BIBACULUS, MARCUS FURIUS, Roman poet, flourished during the last century of the republic. According to Jerome, he was born at Cremona in 103 B.C., and probably lived to a great age. He wrote satirical poems after the manner of Catullus, whose bitterness he rivalled, according to Quintilian (_Instit._ x. i. 196), in his iambics. He even attacked Augustus (and perhaps Caesar), who treated the matter with indifference. He was also author of prose _Lucubrationes_ and perhaps of an epic poem on Caesar's Gallic wars (_Pragmatia Belli Gallici_). Otto Ribbeck attributes to him one of the shorter poems usually assigned to Virgil. It is doubtful whether he is the person ridiculed by Horace (_Satires_, ii 5. 40) and whether he is identical with the _turgidus Alpinus_ (_Satires_, i. 10. 36), the author of an Aethiopis dealing with the life and death of Memnon and of a poem on the Rhine. Some critics, on the ground that Horace would not have ventured to attack so dangerous an adversary, assume the existence of a poet whose real name was Furius (or Cornelius) Alpinus. Bibaculus was ridiculed for his high-flown and exaggerated style and manner of expression.

See Weichert, "De M. Furio Bibaculo," in his _Poetarum Latinorum Reliquiae_ (1830); fragments in L. Muller's edition of _Catullus_ in the Teubner Series (1870).

BIBER, HEINRICH JOHANN FRANZ VON (1644-1704), German violinist and composer, was for some time musical conductor at Salzburg, and was ennobled by the emperor Leopold in 1681. He is regarded as the earliest important German composer for the violin, his works including sonatas and church music.

BIBERACH, a town of Germany, in the kingdom of Wurttemberg, on the Riss, a small affluent of the Danube, 22 m. S.S.W. from Ulm. Pop. (1900) 8390. It is still surrounded by medieval walls and towers, and is strikingly picturesque. Its principal church dates from the 12th century, and it possesses a hospital with rich endowments. Its main industries are cloth, bell-casting, toys and zinc wares, and its fruit markets are famous.

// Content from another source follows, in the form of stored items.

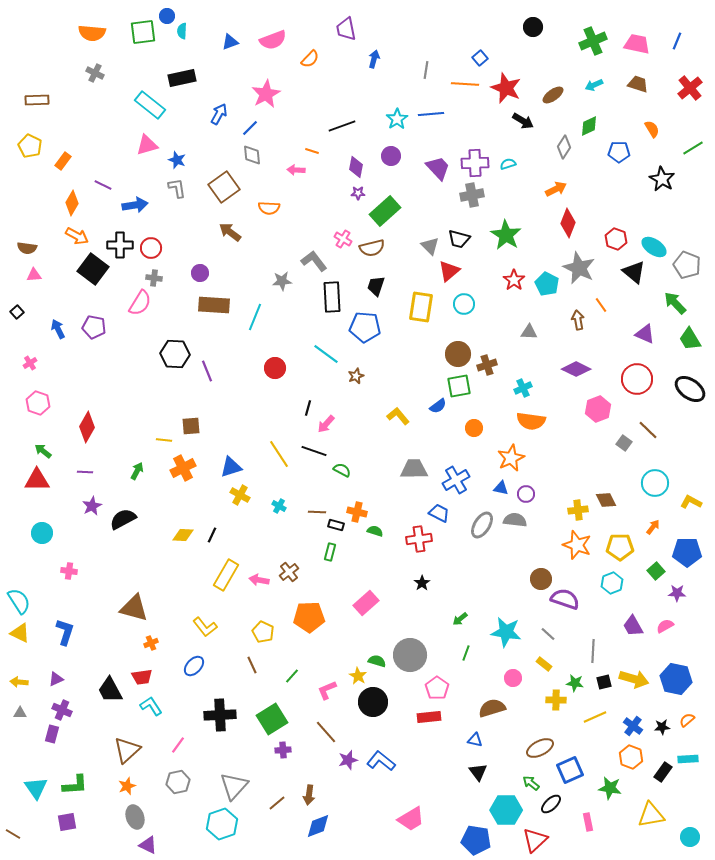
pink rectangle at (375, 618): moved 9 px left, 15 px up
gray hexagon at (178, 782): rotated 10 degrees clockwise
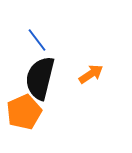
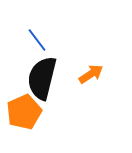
black semicircle: moved 2 px right
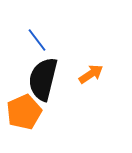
black semicircle: moved 1 px right, 1 px down
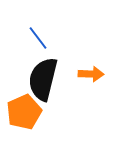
blue line: moved 1 px right, 2 px up
orange arrow: rotated 35 degrees clockwise
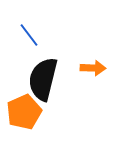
blue line: moved 9 px left, 3 px up
orange arrow: moved 2 px right, 6 px up
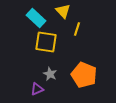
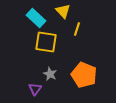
purple triangle: moved 2 px left; rotated 32 degrees counterclockwise
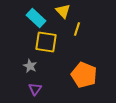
gray star: moved 20 px left, 8 px up
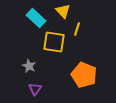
yellow square: moved 8 px right
gray star: moved 1 px left
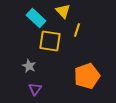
yellow line: moved 1 px down
yellow square: moved 4 px left, 1 px up
orange pentagon: moved 3 px right, 1 px down; rotated 30 degrees clockwise
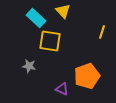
yellow line: moved 25 px right, 2 px down
gray star: rotated 16 degrees counterclockwise
purple triangle: moved 27 px right; rotated 40 degrees counterclockwise
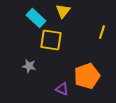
yellow triangle: rotated 21 degrees clockwise
yellow square: moved 1 px right, 1 px up
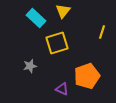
yellow square: moved 6 px right, 3 px down; rotated 25 degrees counterclockwise
gray star: moved 1 px right; rotated 24 degrees counterclockwise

Biberach appears as a village in the 8th century, and in 1312 it became a free imperial city. During the Thirty Years' War it underwent various vicissitudes, and was for a while held by the Swedes. In 1707 it was captured and put to ransom by the French, who afterwards, in 1796 and 1800, defeated the Austrians in the neighbourhood. In 1803 the city was deprived of its imperial freedom and assigned to Baden, and in 1806 was transferred to Wurttemberg. Biberach is the birthplace of the sculptor Johann Lorenz Natter (1705-1763) and the painter Bernhard Neher (1806-1886); Christoph Martin Wieland, born in 1733 at the neighbouring village of Oberholzheim, spent several years in the town.

BIBIRINE, or BEBEERINE, C19H21NO3, an alkaloid obtained from the bark and fruit of the greenheart (q.v.) tree, _Nectandra rodiaei_, called _bibiru_ or _sipiri_ in Guiana, where the tree grows. The substance was discovered about the year 1835 by Hugh Rodie, a surgeon in Demerara, who used it as a febrifuge in substitution for quinine.